#### Requirements
Rewrite each line of the material below, replacing "swapped" with "exchanged" and keeping everything else the same. Omit the pictures from your answer.

[Extracted records]
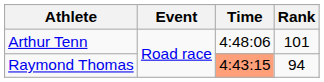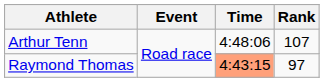Arthur Tenn | Rank: 101 -> 107
Raymond Thomas | Rank: 94 -> 97
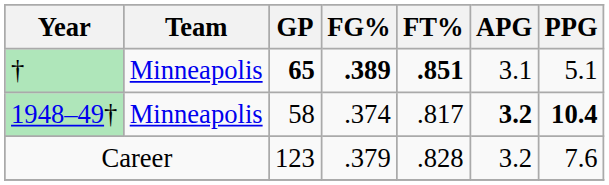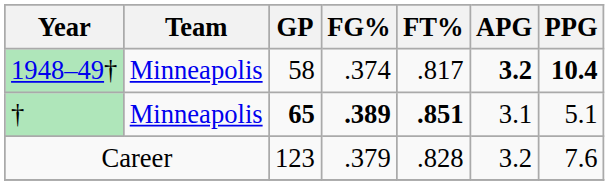rows swapped: 1948–49† <-> †
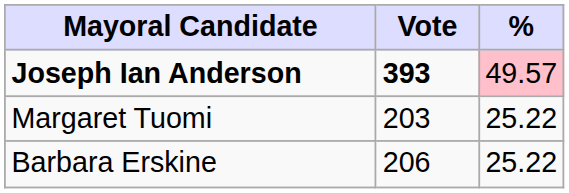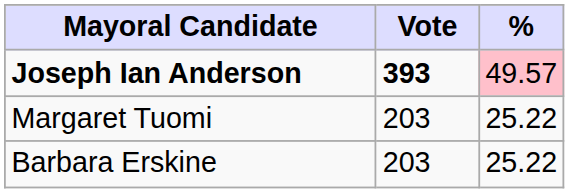Barbara Erskine | Vote: 206 -> 203
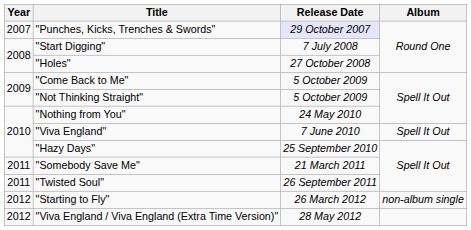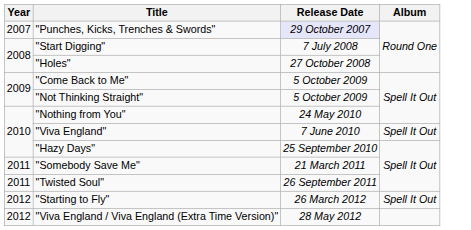"Starting to Fly" | Album: non-album single -> Spell It Out
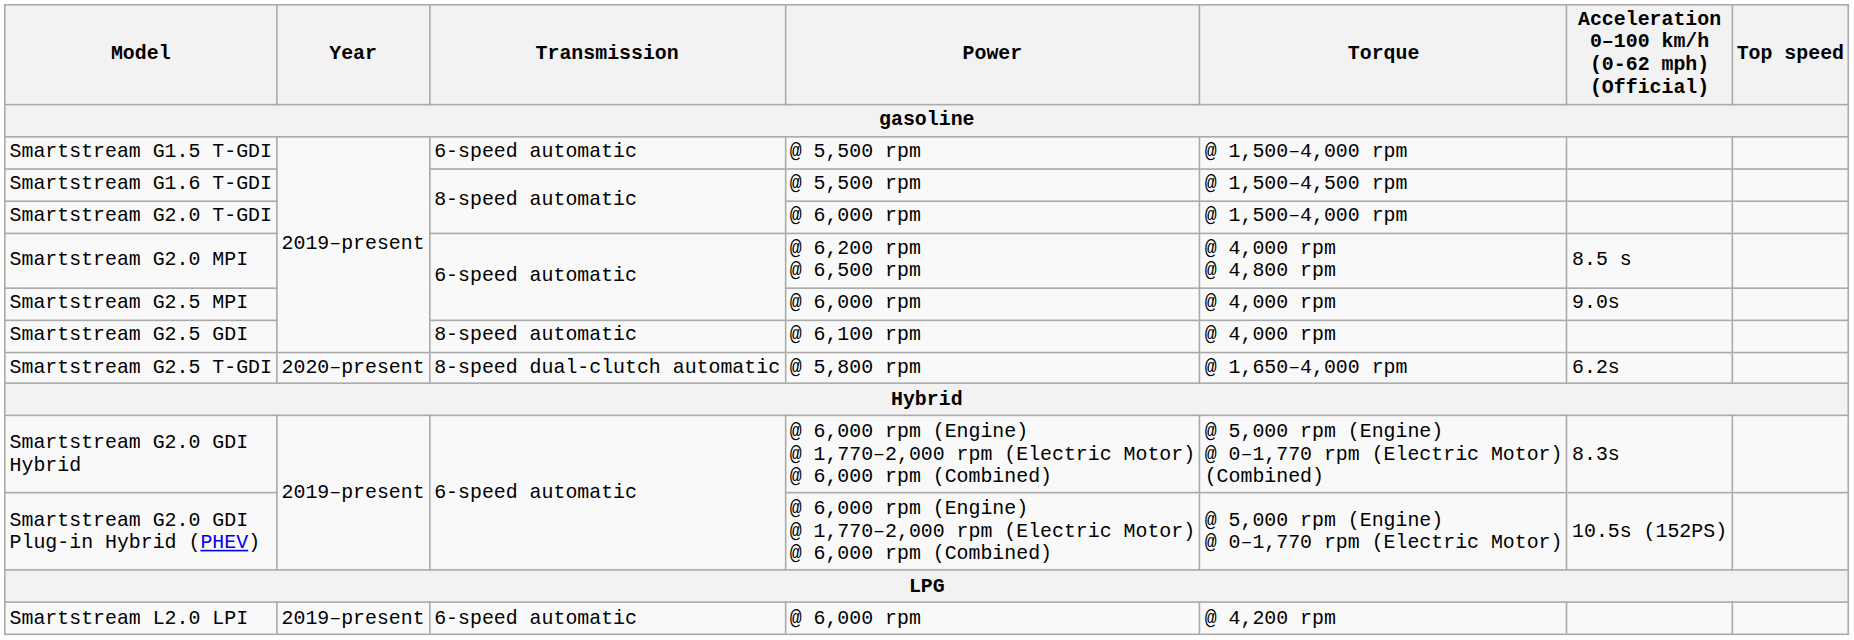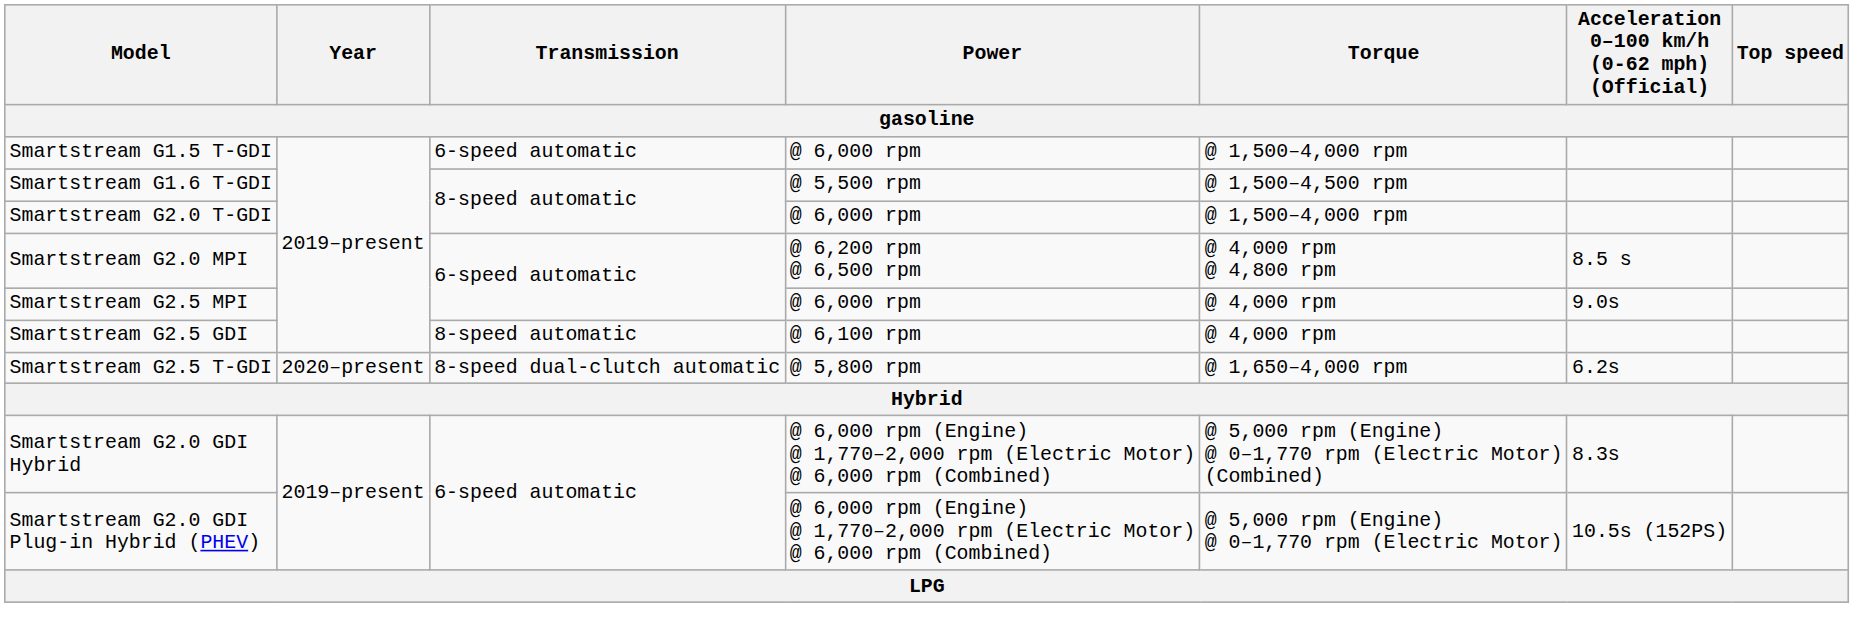Smartstream G1.5 T-GDI | Power: @ 5,500 rpm -> @ 6,000 rpm
- row: Smartstream L2.0 LPI | 2019–present | 6-speed automatic | @ 6,000 rpm | @ 4,200 rpm
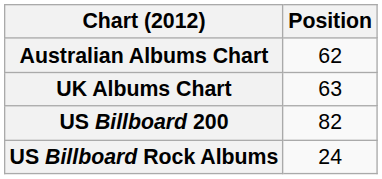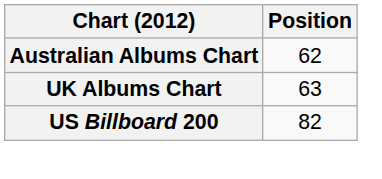- row: US Billboard Rock Albums | 24
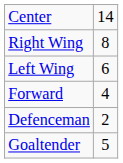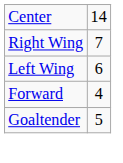Right Wing | column 2: 8 -> 7
- row: Defenceman | 2
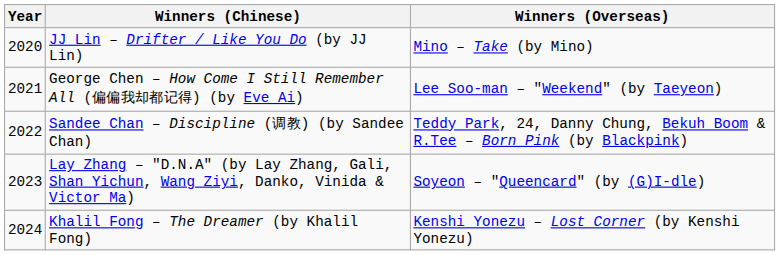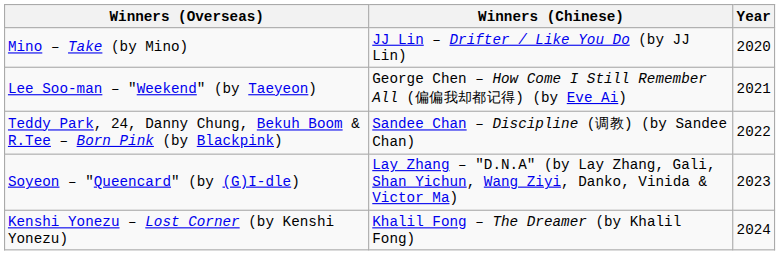columns swapped: Year <-> Winners (Overseas)
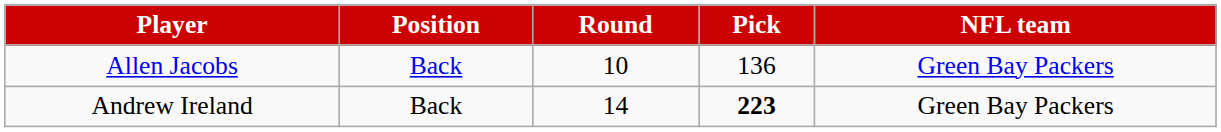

#### Task response
Arthur Tenn | Rank: 101 -> 107
Raymond Thomas | Rank: 94 -> 97
rows exchanged: 1948–49† <-> †
Barbara Erskine | Vote: 206 -> 203
"Starting to Fly" | Album: non-album single -> Spell It Out
Smartstream G1.5 T-GDI | Power: @ 5,500 rpm -> @ 6,000 rpm
- row: Smartstream L2.0 LPI | 2019–present | 6-speed automatic | @ 6,000 rpm | @ 4,200 rpm
- row: US Billboard Rock Albums | 24
Right Wing | column 2: 8 -> 7
- row: Defenceman | 2
columns exchanged: Year <-> Winners (Overseas)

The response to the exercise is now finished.